— Extrait fourni —
::::::::
Depuis vendredi, les manifestants ne quittent plus leurs trois sit-in à Khartoum, dans sa banlieue nord-ouest Omdourman et dans sa banlieue nord-est Khartoum-Nord. S'ils ont choisi trois points différents, c'est en raison du blocage régulier par les forces de sécurité des ponts qui relient la capitale à chacune de ses banlieues, empêchant un rassemblement massif dans un seul endroit.

Décidés à durcir leur bras de fer avec les généraux qui tiennent désormais seuls le pouvoir et dominent de longue date l'économie, les Forces pour la liberté et le changement (FLC), colonne vertébrale du gouvernement civil limogé lors du putsch, ont appelé à "une coordination unifiée" des sit-in et des manifestations "partout au Soudan".

Alors que la désobéissance civile a déjà bloqué le pays plusieurs jours après le coup d'Etat, le syndicat des médecins soudanais a annoncé entamer mardi une grève de 72 heures. Quant au "dialogue national" que réclament depuis des mois l'ONU et les capitales étrangères, les civils ont dit ne plus en être.
::::::::
— Entrées répertoriées —
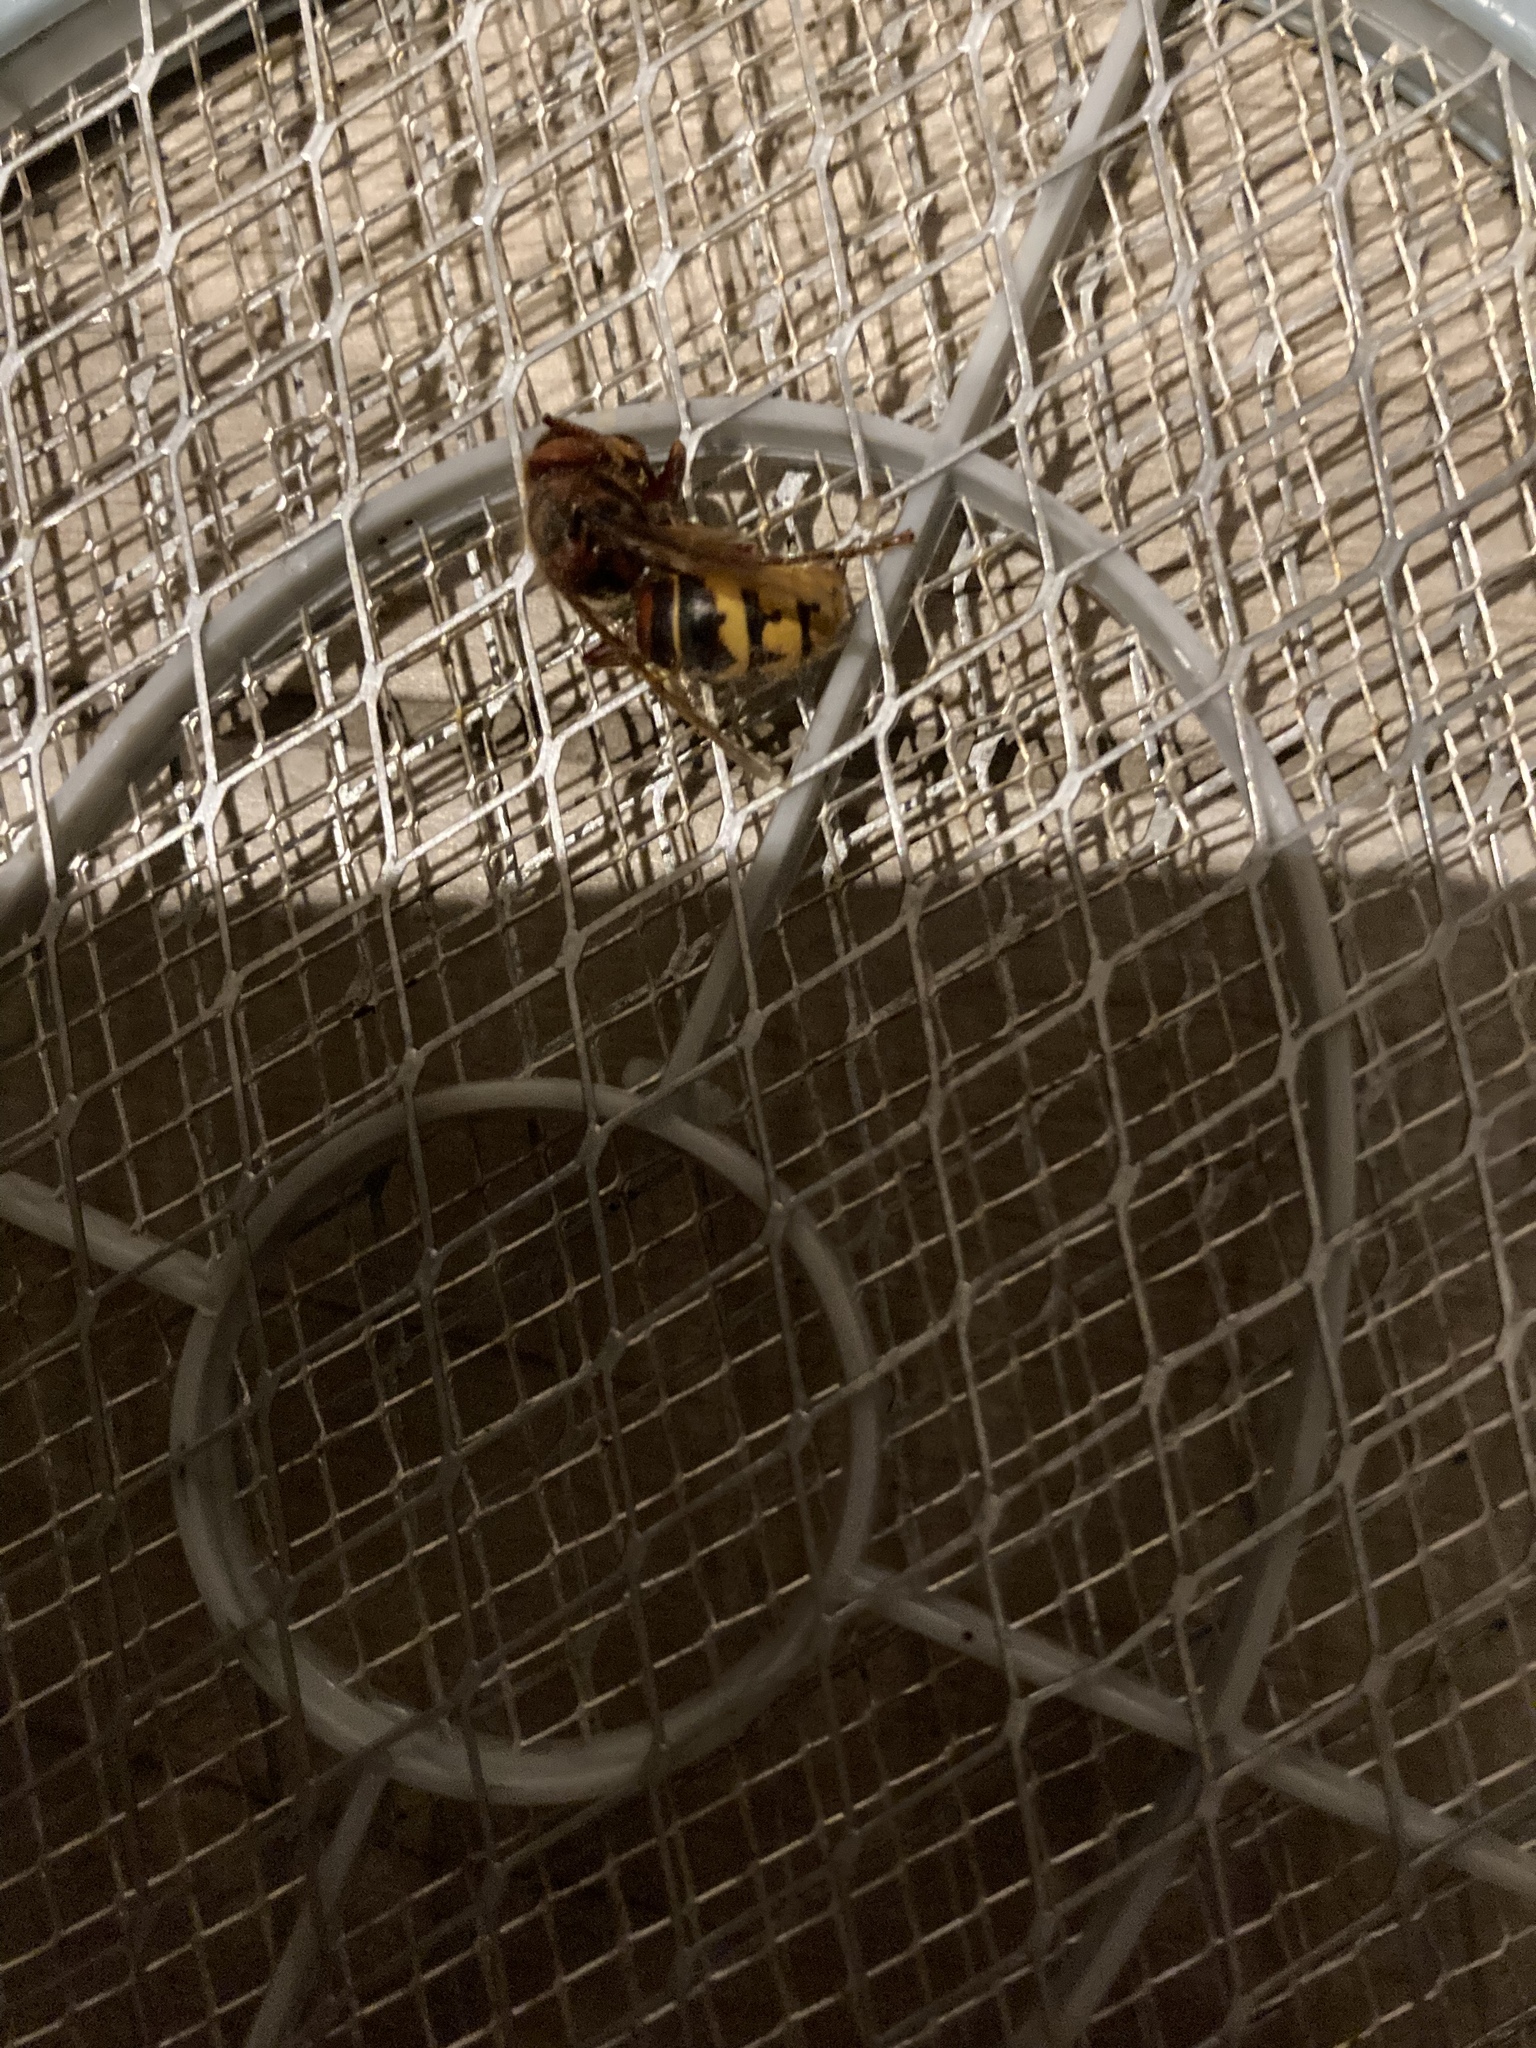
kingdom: Animalia
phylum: Arthropoda
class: Insecta
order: Hymenoptera
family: Vespidae
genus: Vespa
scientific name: Vespa crabro
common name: Hornet
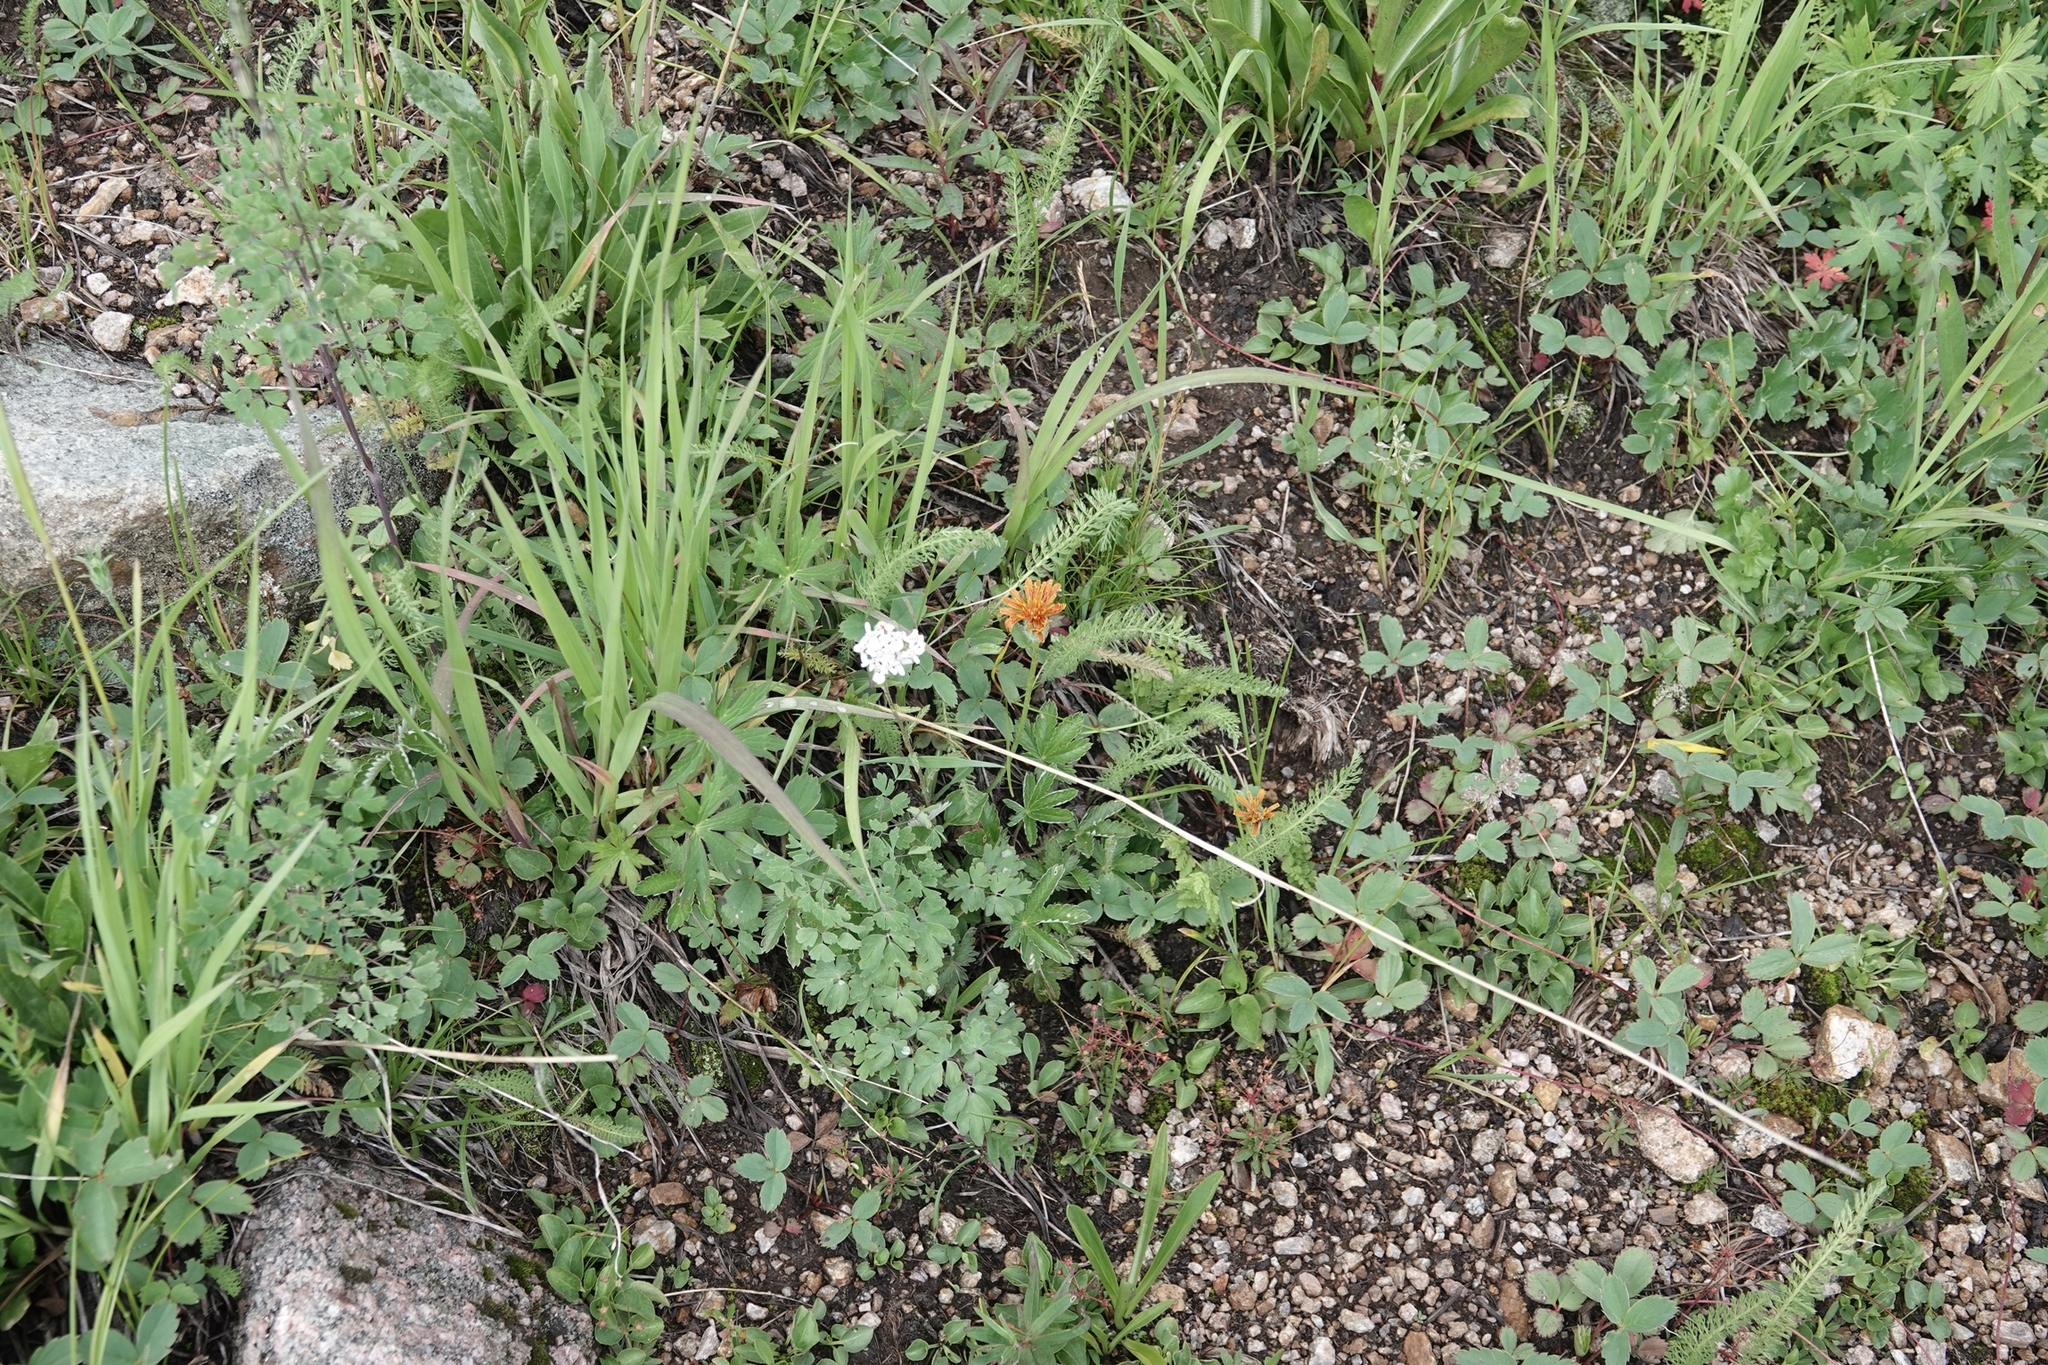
::::::::
— Objectif du travail —
Retranscrivez intégralement l'extrait sur la contestation au Soudan, sans y apporter la moindre modification. La liste n'intervient d'aucune façon dans ce travail.

— Réponse à la consigne —
Depuis vendredi, les manifestants ne quittent plus leurs trois sit-in à Khartoum, dans sa banlieue nord-ouest Omdourman et dans sa banlieue nord-est Khartoum-Nord. S'ils ont choisi trois points différents, c'est en raison du blocage régulier par les forces de sécurité des ponts qui relient la capitale à chacune de ses banlieues, empêchant un rassemblement massif dans un seul endroit.

Décidés à durcir leur bras de fer avec les généraux qui tiennent désormais seuls le pouvoir et dominent de longue date l'économie, les Forces pour la liberté et le changement (FLC), colonne vertébrale du gouvernement civil limogé lors du putsch, ont appelé à "une coordination unifiée" des sit-in et des manifestations "partout au Soudan".

Alors que la désobéissance civile a déjà bloqué le pays plusieurs jours après le coup d'Etat, le syndicat des médecins soudanais a annoncé entamer mardi une grève de 72 heures. Quant au "dialogue national" que réclament depuis des mois l'ONU et les capitales étrangères, les civils ont dit ne plus en être.